Lex Spoon lex at cc.gatech.edu
Fri Feb 1 05:55:22 UTC 2002


Tim Rowledge <tim at sumeru.stanford.edu> wrote:
> Squeak can increase the memory it uses if the OS supports a suitable
> method of extending the original allocation - or potentially making a
> new larger allocation and copying the entire object memory across and
> swizzling all the pointers. See the macros
>     #define sqGrowMemoryBy(oldLimit, delta) oldLimit
>     #define sqShrinkMemoryBy(oldLimit, delta) oldLimit
>     #define sqMemoryExtraBytesLeft(includingSwap) 0
> in sq.h and their uses.

Unfortunately, these functions are hard to implement.  They expect the
heap to be reallocated *in place*, and more importantly, they expect the
heap to stay as one contiguous segment.  realloc() could probably be
made to work, but it's still going to be difficult on the underlying OS,
simply because realloc-ing hundreds of megs will make the 4 gigs of
32-bit addressable space start running out!

I don't know what is being done on the Windows and MacOS ports to
support these.  On Unix, all I could think of is to allocate a huge
amount of space using mmap, and then not touch it until it's needed. 
This works for allocation.  For deallocation, munmap can be used,
followed by an immediate mmap.  Unfortunately, there is no real
guarantee that the second mmap is going to work, which would mean the
system suddenly has a very small amount of free heap space!

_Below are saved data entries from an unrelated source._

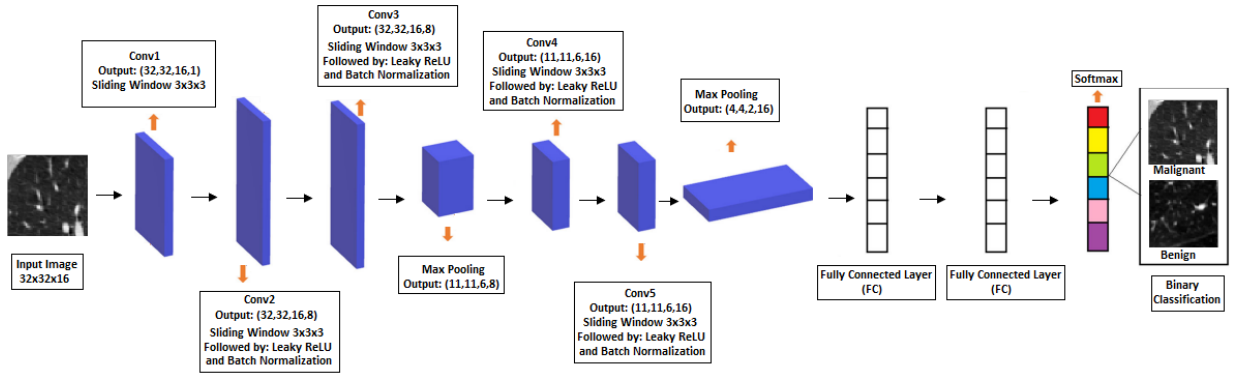
Figure 4. Three-dimensional CNN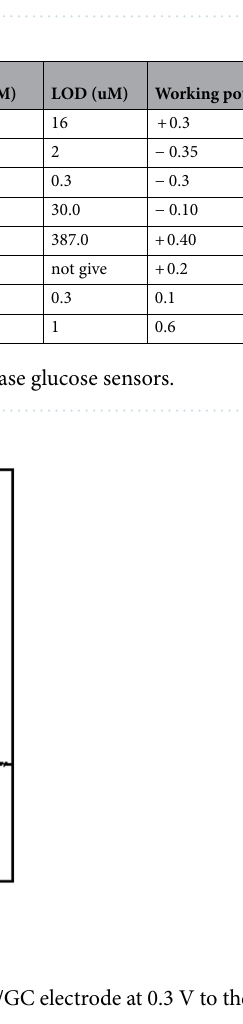
Figure 5. ( a ) Amperometric response of the PtNi alloy-graphene/GC electrode to successive addition of 0.5 and 1 mM glucose in 0.1 MPBS at an applied potential of 0.3 V and ( b ) corresponding calibration curve.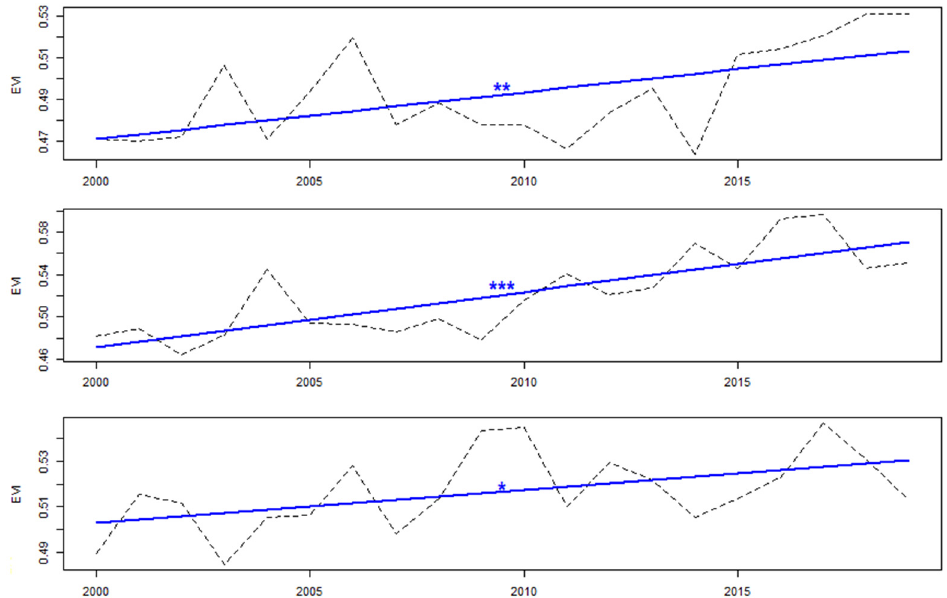
Figure 8. Trend (blue line) of annual peaking magnitude for mosaic areas. The symbol * shows the trend is significant, * has p value less than 0.05, ** has p value less than 0.005, and *** has p value less than 0.000001.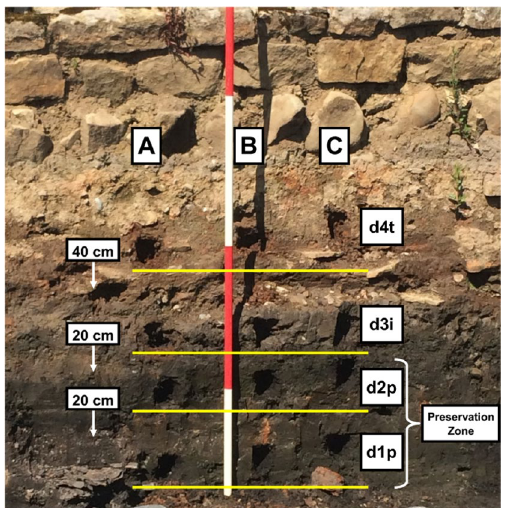
Figure 6. Archaeological section from the trench at Vindolanda where the samples were collected. ( A – C ) Replicate samples. d1–4: samples at depth (d) 1–4. Depths 1 and 2 representing the oldest archaeological contexts, associated with good preservation (p). Depth 3 is an interface (i)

> One of the classic problems with trying to extend or reduce memory usage
> is thrashing; you do all the work of getting more or releasing some and
> - wham, you need to reverse and do the opposite. I did a version once
> that tried a hysterisis approach of never releasing more than one
> previously added segment jst in case and that worked quite well in the
> seriously memory constrained environment in which it lived (1Mb ram
> total on the machine).

Was this work for Squeak?!

A segmented allocater would be a lot easier on the underlying platform. 
Every platform has malloc() and free().  Not every platform has
"allocate and leave plenty of space after the end()" and "remember that
area I allocated?  allocate some more() ".

Then again, in practice it's not a big deal.  Normally a default of 30m
or so is plenty.  Furthermore, the memory is usually not wasted: Unices
tend to not allocate real RAM (or often even real swap space) until you
actually try to use your memory.  And if you need more memory, then you
can typically specify a few hundred megs and be fine.  It should be rare
to have very many such processes on a single computer.